— Passage to read —
* * *

Accommodating renewable electricity generation by wind and solar plants is among the most urgent challenges facing the grid. Leadership in promoting renewable electricity has moved from the federal to the state governments, many of which have legislated Renewable Portfolio Standards (RPS) that require 20 percent of state electricity generation to be renewable by 2020. 30 states and the District of Columbia have such requirements, the most aggressive being California with 33 percent renewable electricity required by 2020 and New York with 30 percent by 2015. To put this legal requirement in perspective, wind and solar now account for about 1.6 percent of U.S. electricity production; approximately a factor of ten short of the RPS requirements. (Crabtree & Misewich, 2010).

* * *

— Material supplied —
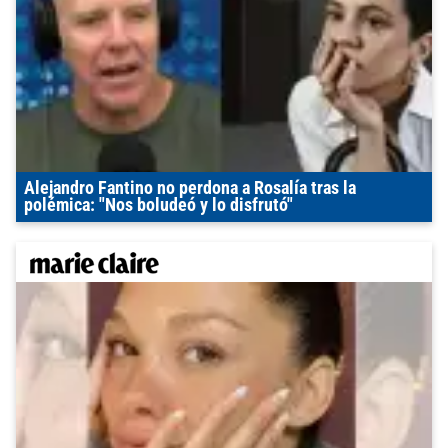
Alejandro Fantino no perdona a Rosalía tras la
polémica: "Nos boludeó y lo disfrutó"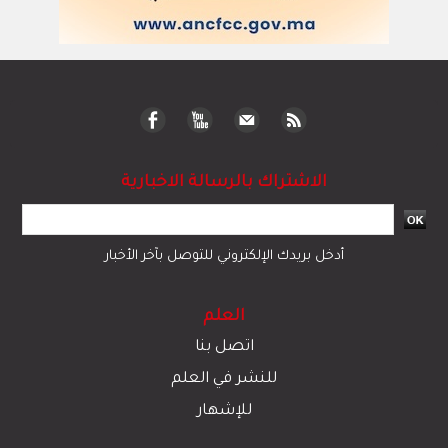
الاشتراك بالرسالة الاخبارية
أدخل بريدك الإلكتروني للتوصل بآخر الأخبار
العلم
اتصل بنا
للنشر في العلم
للإشهار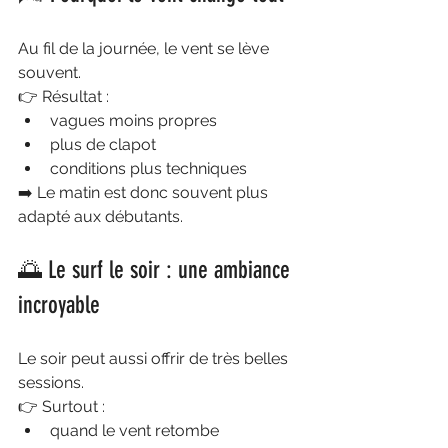
Au fil de la journée, le vent se lève 
souvent.
👉 Résultat :
vagues moins propres
plus de clapot
conditions plus techniques
➡️ Le matin est donc souvent plus 
adapté aux débutants.
🌅 Le surf le soir : une ambiance 
incroyable
Le soir peut aussi offrir de très belles 
sessions.
👉 Surtout :
quand le vent retombe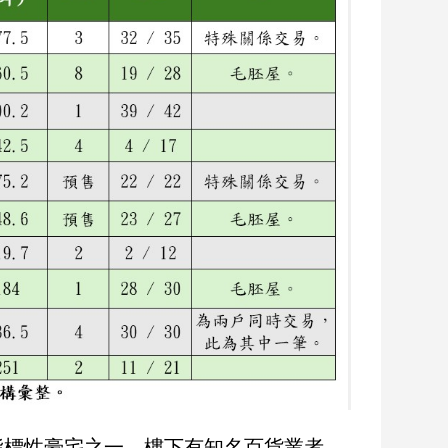
指標性豪宅之一，樓下有知名百貨業者，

* * *

— Brief —
In the passage on state renewable electricity standards, what share of U.S. electricity production do wind and solar account for?

— Solution for this task —
About 1.6 percent.